## Exercise description
Render everything from the line containing "iron on Name labels x10" down to the line containing "Core help here)." as a numbered list, leaving out blank lines and pictures.

## The records

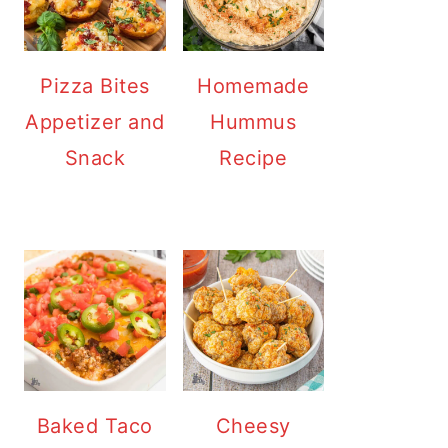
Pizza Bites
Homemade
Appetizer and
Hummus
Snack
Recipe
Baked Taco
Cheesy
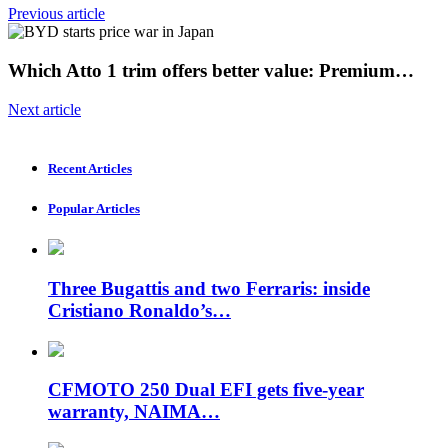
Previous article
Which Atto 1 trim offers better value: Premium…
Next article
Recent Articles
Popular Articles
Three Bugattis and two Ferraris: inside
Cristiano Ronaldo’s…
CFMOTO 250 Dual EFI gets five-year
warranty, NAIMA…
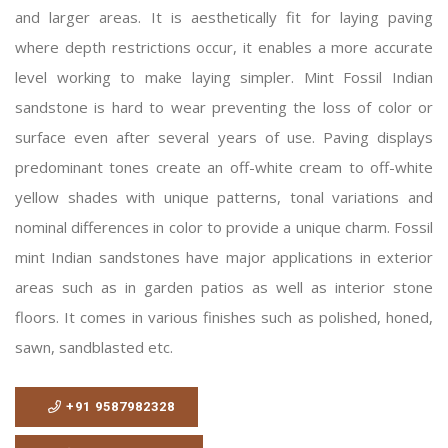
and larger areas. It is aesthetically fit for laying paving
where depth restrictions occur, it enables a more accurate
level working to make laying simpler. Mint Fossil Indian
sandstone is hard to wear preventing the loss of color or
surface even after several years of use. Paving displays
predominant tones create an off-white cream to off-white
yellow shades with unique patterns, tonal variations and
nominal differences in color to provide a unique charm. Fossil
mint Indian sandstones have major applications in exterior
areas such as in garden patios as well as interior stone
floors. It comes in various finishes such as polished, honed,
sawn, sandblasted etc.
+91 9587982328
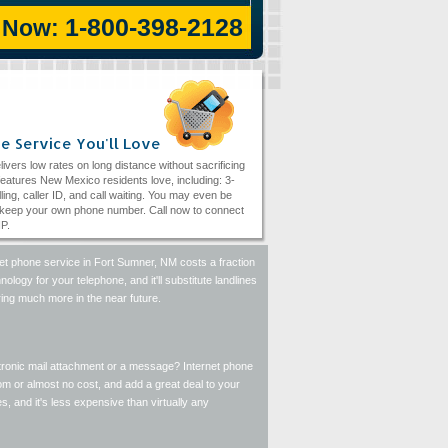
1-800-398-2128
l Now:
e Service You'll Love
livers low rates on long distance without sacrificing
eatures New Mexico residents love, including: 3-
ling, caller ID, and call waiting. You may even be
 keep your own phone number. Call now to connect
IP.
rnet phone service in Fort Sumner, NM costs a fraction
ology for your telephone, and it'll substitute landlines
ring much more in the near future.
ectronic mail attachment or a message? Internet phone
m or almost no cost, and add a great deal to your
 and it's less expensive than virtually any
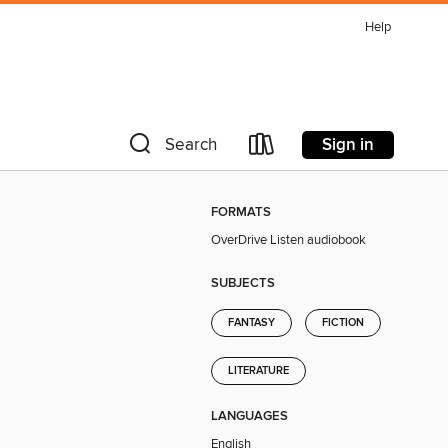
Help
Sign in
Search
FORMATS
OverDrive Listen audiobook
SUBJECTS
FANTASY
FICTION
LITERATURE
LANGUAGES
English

==

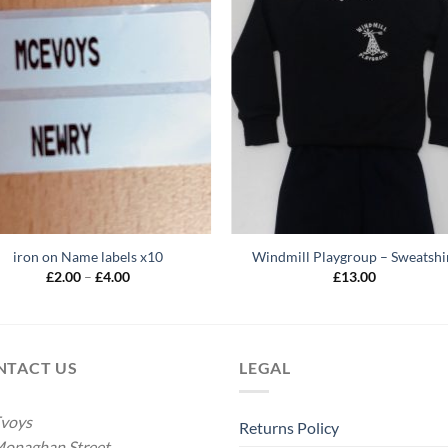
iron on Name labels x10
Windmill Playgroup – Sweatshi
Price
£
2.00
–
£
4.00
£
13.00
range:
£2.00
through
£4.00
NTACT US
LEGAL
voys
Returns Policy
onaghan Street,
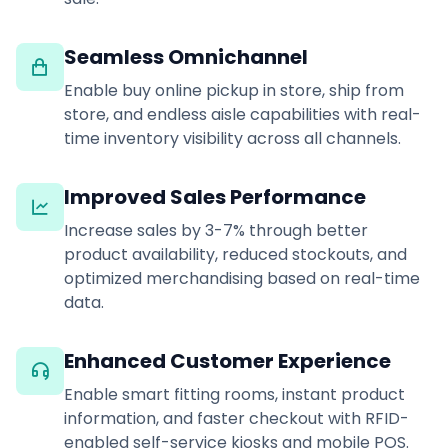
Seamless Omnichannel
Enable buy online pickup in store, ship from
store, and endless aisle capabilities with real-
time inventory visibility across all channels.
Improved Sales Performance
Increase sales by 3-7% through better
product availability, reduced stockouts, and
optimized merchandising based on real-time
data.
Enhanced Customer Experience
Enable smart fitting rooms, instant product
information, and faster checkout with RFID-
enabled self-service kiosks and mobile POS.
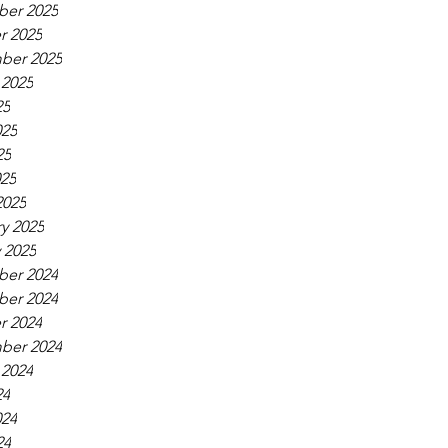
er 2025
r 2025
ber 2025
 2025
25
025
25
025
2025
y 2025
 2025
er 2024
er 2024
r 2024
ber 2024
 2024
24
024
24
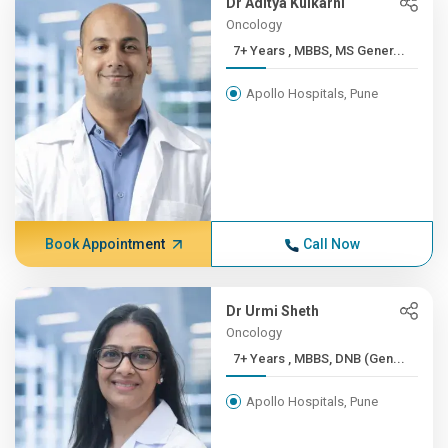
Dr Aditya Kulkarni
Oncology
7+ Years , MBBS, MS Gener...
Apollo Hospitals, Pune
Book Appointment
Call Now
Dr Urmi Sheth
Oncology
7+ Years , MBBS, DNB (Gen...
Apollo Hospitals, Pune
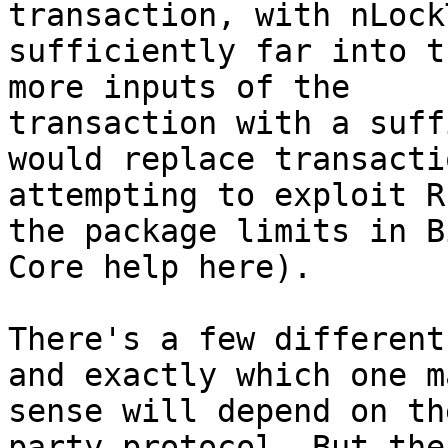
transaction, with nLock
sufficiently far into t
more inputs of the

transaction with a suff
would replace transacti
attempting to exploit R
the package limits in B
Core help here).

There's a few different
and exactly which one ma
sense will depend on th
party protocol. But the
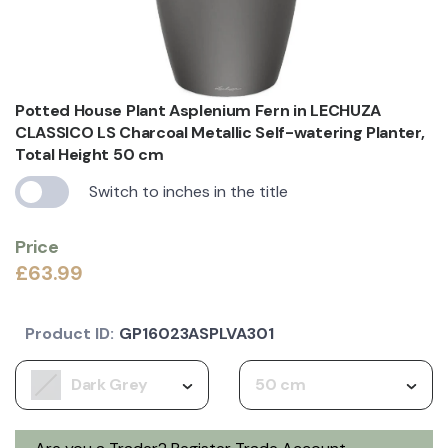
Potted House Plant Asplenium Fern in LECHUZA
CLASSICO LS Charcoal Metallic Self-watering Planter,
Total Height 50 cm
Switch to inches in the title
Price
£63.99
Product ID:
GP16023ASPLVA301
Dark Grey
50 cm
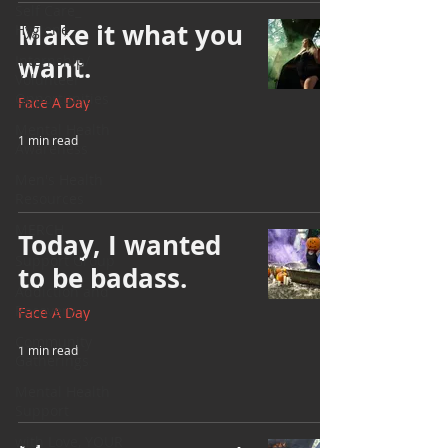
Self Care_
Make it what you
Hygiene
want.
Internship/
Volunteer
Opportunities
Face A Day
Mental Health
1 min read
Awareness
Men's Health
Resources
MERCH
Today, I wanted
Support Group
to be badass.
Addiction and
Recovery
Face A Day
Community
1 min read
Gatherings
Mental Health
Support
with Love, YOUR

---

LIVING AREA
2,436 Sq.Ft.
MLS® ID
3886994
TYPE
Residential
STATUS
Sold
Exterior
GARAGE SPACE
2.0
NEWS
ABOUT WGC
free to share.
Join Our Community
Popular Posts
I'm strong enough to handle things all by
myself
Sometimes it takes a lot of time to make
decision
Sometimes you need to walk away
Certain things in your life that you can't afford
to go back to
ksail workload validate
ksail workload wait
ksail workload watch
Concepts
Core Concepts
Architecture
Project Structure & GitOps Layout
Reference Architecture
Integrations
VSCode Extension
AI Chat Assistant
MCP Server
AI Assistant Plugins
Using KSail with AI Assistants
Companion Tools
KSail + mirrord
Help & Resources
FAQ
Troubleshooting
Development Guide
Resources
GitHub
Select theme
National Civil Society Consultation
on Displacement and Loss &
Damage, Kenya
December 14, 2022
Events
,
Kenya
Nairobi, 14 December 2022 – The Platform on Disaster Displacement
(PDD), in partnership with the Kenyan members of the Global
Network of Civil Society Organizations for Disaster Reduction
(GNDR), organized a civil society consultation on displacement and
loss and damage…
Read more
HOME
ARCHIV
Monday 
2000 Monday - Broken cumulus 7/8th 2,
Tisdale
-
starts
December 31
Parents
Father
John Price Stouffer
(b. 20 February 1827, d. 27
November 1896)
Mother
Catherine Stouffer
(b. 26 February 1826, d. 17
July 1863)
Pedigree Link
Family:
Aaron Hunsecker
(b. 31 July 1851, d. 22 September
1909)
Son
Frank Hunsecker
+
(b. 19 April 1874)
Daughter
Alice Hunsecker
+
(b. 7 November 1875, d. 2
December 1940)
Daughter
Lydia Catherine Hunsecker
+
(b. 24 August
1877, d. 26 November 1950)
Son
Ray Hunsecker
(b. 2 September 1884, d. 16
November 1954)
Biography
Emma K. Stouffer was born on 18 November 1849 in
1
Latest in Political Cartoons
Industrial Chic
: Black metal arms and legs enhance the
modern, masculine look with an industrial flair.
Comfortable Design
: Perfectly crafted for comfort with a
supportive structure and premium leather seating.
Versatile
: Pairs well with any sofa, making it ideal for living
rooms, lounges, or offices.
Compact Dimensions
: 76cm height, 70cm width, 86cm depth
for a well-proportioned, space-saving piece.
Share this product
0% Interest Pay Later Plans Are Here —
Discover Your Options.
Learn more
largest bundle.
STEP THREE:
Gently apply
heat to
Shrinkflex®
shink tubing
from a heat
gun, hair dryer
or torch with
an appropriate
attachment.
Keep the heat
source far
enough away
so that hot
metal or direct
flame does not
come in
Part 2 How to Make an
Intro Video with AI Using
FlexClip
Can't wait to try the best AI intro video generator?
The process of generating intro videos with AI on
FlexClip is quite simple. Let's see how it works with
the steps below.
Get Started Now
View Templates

## Output of the exercise
1. iron on Name labels x10
2. Windmill Playgroup – Sweatshi
3. Price
4. £
5. 2.00
6. –
7. £
8. 4.00
9. £
10. 13.00
11. range:
12. £2.00
13. through
14. £4.00
15. NTACT US
16. LEGAL
17. voys
18. Returns Policy
19. onaghan Street,
20. Seamless Omnichannel
21. Enable buy online pickup in store, ship from
22. store, and endless aisle capabilities with real-
23. time inventory visibility across all channels.
24. Improved Sales Performance
25. Increase sales by 3-7% through better
26. product availability, reduced stockouts, and
27. optimized merchandising based on real-time
28. data.
29. Enhanced Customer Experience
30. Enable smart fitting rooms, instant product
31. information, and faster checkout with RFID-
32. enabled self-service kiosks and mobile POS.
33. er 2025
34. r 2025
35. ber 2025
36.  2025
37. 25
38. 025
39. 25
40. 025
41. 2025
42. y 2025
43.  2025
44. er 2024
45. er 2024
46. r 2024
47. ber 2024
48.  2024
49. 24
50. 024
51. 24
52. Dr Aditya Kulkarni
53. Oncology
54. 7+ Years , MBBS, MS Gener...
55. Apollo Hospitals, Pune
56. Book Appointment
57. Call Now
58. Dr Urmi Sheth
59. Oncology
60. 7+ Years , MBBS, DNB (Gen...
61. Apollo Hospitals, Pune
62. transaction, with nLock
63. sufficiently far into t
64. more inputs of the
65. transaction with a suff
66. would replace transacti
67. attempting to exploit R
68. the package limits in B
69. Core help here).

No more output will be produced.